» Provided information
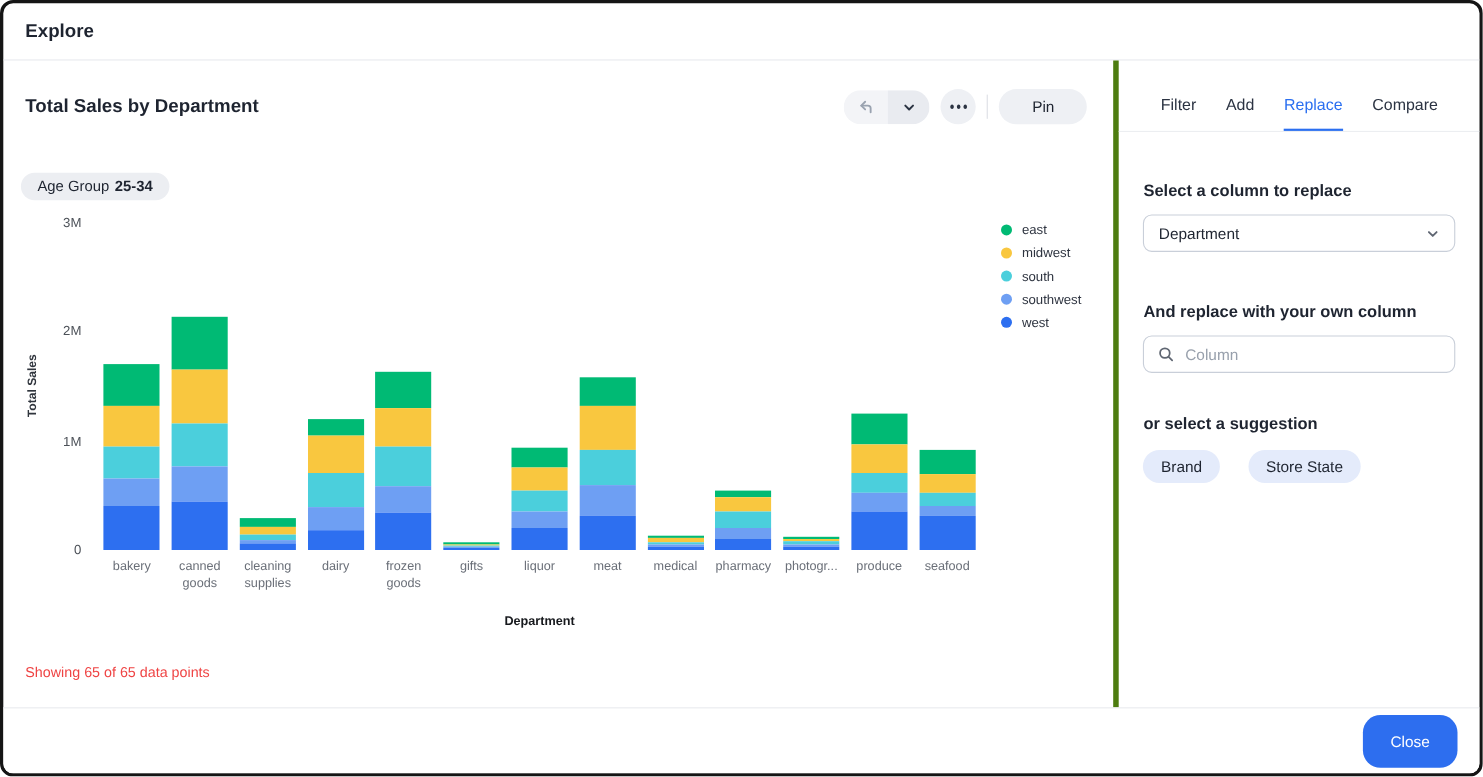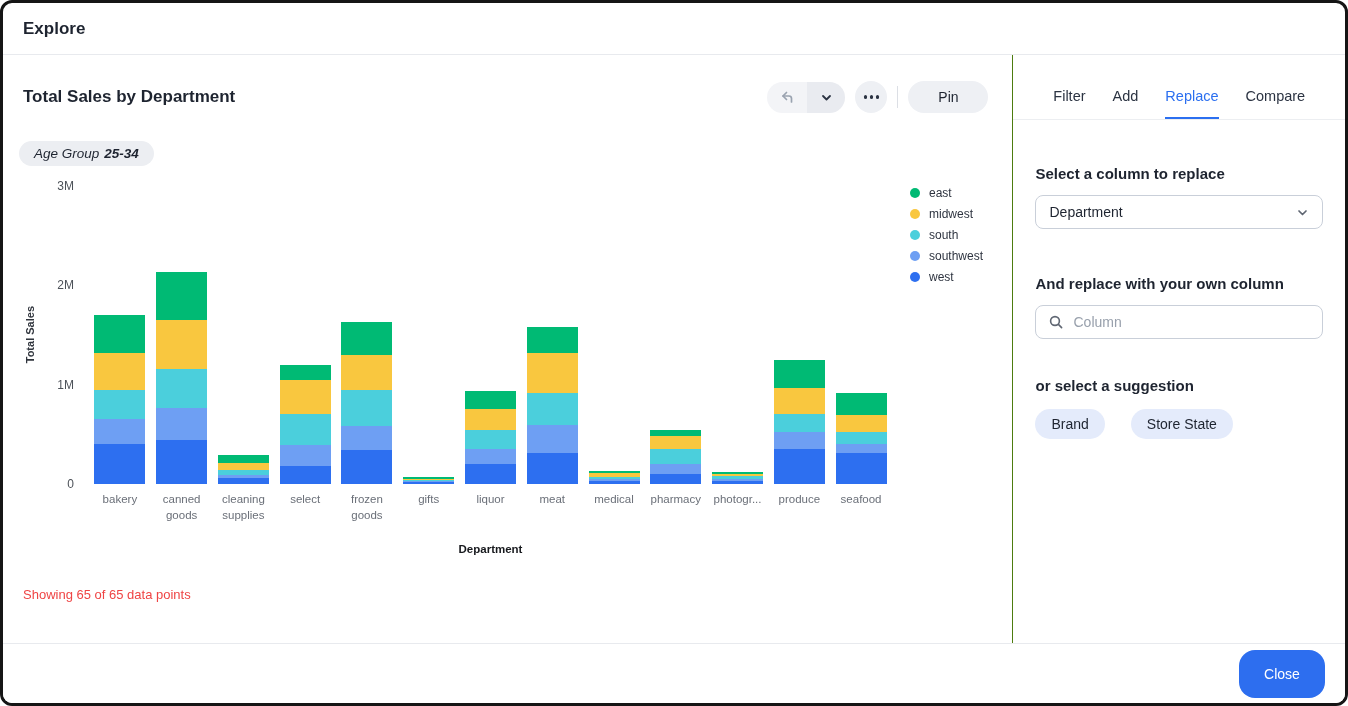--- a/index.html
+++ b/index.html
@@ -15,37 +15,37 @@
   
   .hdr {
     height:52px; display:flex; align-items:center;
     padding:0 20px; border-bottom:1px solid #e8eaee;
   }
   .hdr-title { font-size:17px; font-weight:700; color:#1e2430; }
 
   
   .body { display:flex; height:594px; }
   .chart-panel { width:1014px; position:relative; }
-  .side-panel { width:334px; border-left:1px solid #4d7c0f; }
+  .side-panel { width:334px; border-left:5px solid #4d7c0f; }
 
   
   .chart-top { display:flex; justify-content:space-between; align-items:center; padding:26px 24px 0 20px; }
   .chart-title { font-size:17px; font-weight:700; color:#1e2430; }
   .toolbar { display:flex; align-items:center; gap:10px; }
   .split-btn { display:flex; height:31px; border-radius:16px; overflow:hidden; }
   .split-left { width:40px; background:#f3f4f7; display:flex; align-items:center; justify-content:center; cursor:pointer; }
   .split-right { width:38px; background:#e9ebf0; display:flex; align-items:center; justify-content:center; cursor:pointer; }
   .circle-btn { width:32px; height:32px; border-radius:50%; background:#eef0f4; display:flex; align-items:center; justify-content:center; gap:2.5px; cursor:pointer; }
   .dot { width:3.2px; height:3.2px; border-radius:50%; background:#2b3342; }
   .tb-divider { width:1px; height:22px; background:#dcdfe5; }
   .pin-btn { min-width:80px; height:32px; border-radius:16px; background:#eef0f4; border:none;
     font-family:inherit; font-size:14px; color:#1e2430; cursor:pointer; padding:0 24px; }
 
   
-  .chip-row { margin:28px 0 0 16px;font-style:italic; }
+  .chip-row { margin:44px 0 0 16px; }
   .filter-chip { display:inline-flex; align-items:center; gap:5px; background:#eceef2;
     border-radius:14px; padding:5px 15px; font-size:13.5px; color:#1e2430; cursor:pointer; }
   .filter-chip b { font-weight:700; }
 
   
   .chart-row { display:flex; margin:20px 0 0 18px; }
   .ylab-col { width:18px; height:298px; display:flex; align-items:center; justify-content:center; }
   .ylab { writing-mode:vertical-rl; transform:rotate(180deg); font-size:11px; font-weight:700; color:#30353d; }
   .ytick-col { width:44px; height:298px; position:relative; }
   .y-tick { position:absolute; right:9px; transform:translateY(50%); font-size:12px; color:#4c5158; }
@@ -291,21 +291,21 @@
               <span class="legend-dot" style="background: rgb(45, 111, 240);"></span>
               <span class="legend-text">west</span>
             </div>
           </div>
       </div>
 
       <div class="x-labels" id="x-labels">
           <div class="x-label">bakery</div>
           <div class="x-label">canned goods</div>
           <div class="x-label">cleaning supplies</div>
-          <div class="x-label">select</div>
+          <div class="x-label">dairy</div>
           <div class="x-label">frozen goods</div>
           <div class="x-label">gifts</div>
           <div class="x-label">liquor</div>
           <div class="x-label">meat</div>
           <div class="x-label">medical</div>
           <div class="x-label">pharmacy</div>
           <div class="x-label">photogr...</div>
           <div class="x-label">produce</div>
           <div class="x-label">seafood</div>
         </div>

» What you should do
Print all records word for word, no images.

» Solution to this task
--- a/index.html
+++ b/index.html
@@ -15,37 +15,37 @@
   
   .hdr {
     height:52px; display:flex; align-items:center;
     padding:0 20px; border-bottom:1px solid #e8eaee;
   }
   .hdr-title { font-size:17px; font-weight:700; color:#1e2430; }
 
   
   .body { display:flex; height:594px; }
   .chart-panel { width:1014px; position:relative; }
-  .side-panel { width:334px; border-left:1px solid #4d7c0f; }
+  .side-panel { width:334px; border-left:5px solid #4d7c0f; }
 
   
   .chart-top { display:flex; justify-content:space-between; align-items:center; padding:26px 24px 0 20px; }
   .chart-title { font-size:17px; font-weight:700; color:#1e2430; }
   .toolbar { display:flex; align-items:center; gap:10px; }
   .split-btn { display:flex; height:31px; border-radius:16px; overflow:hidden; }
   .split-left { width:40px; background:#f3f4f7; display:flex; align-items:center; justify-content:center; cursor:pointer; }
   .split-right { width:38px; background:#e9ebf0; display:flex; align-items:center; justify-content:center; cursor:pointer; }
   .circle-btn { width:32px; height:32px; border-radius:50%; background:#eef0f4; display:flex; align-items:center; justify-content:center; gap:2.5px; cursor:pointer; }
   .dot { width:3.2px; height:3.2px; border-radius:50%; background:#2b3342; }
   .tb-divider { width:1px; height:22px; background:#dcdfe5; }
   .pin-btn { min-width:80px; height:32px; border-radius:16px; background:#eef0f4; border:none;
     font-family:inherit; font-size:14px; color:#1e2430; cursor:pointer; padding:0 24px; }
 
   
-  .chip-row { margin:28px 0 0 16px;font-style:italic; }
+  .chip-row { margin:44px 0 0 16px; }
   .filter-chip { display:inline-flex; align-items:center; gap:5px; background:#eceef2;
     border-radius:14px; padding:5px 15px; font-size:13.5px; color:#1e2430; cursor:pointer; }
   .filter-chip b { font-weight:700; }
 
   
   .chart-row { display:flex; margin:20px 0 0 18px; }
   .ylab-col { width:18px; height:298px; display:flex; align-items:center; justify-content:center; }
   .ylab { writing-mode:vertical-rl; transform:rotate(180deg); font-size:11px; font-weight:700; color:#30353d; }
   .ytick-col { width:44px; height:298px; position:relative; }
   .y-tick { position:absolute; right:9px; transform:translateY(50%); font-size:12px; color:#4c5158; }
@@ -291,21 +291,21 @@
               <span class="legend-dot" style="background: rgb(45, 111, 240);"></span>
               <span class="legend-text">west</span>
             </div>
           </div>
       </div>
 
       <div class="x-labels" id="x-labels">
           <div class="x-label">bakery</div>
           <div class="x-label">canned goods</div>
           <div class="x-label">cleaning supplies</div>
-          <div class="x-label">select</div>
+          <div class="x-label">dairy</div>
           <div class="x-label">frozen goods</div>
           <div class="x-label">gifts</div>
           <div class="x-label">liquor</div>
           <div class="x-label">meat</div>
           <div class="x-label">medical</div>
           <div class="x-label">pharmacy</div>
           <div class="x-label">photogr...</div>
           <div class="x-label">produce</div>
           <div class="x-label">seafood</div>
         </div>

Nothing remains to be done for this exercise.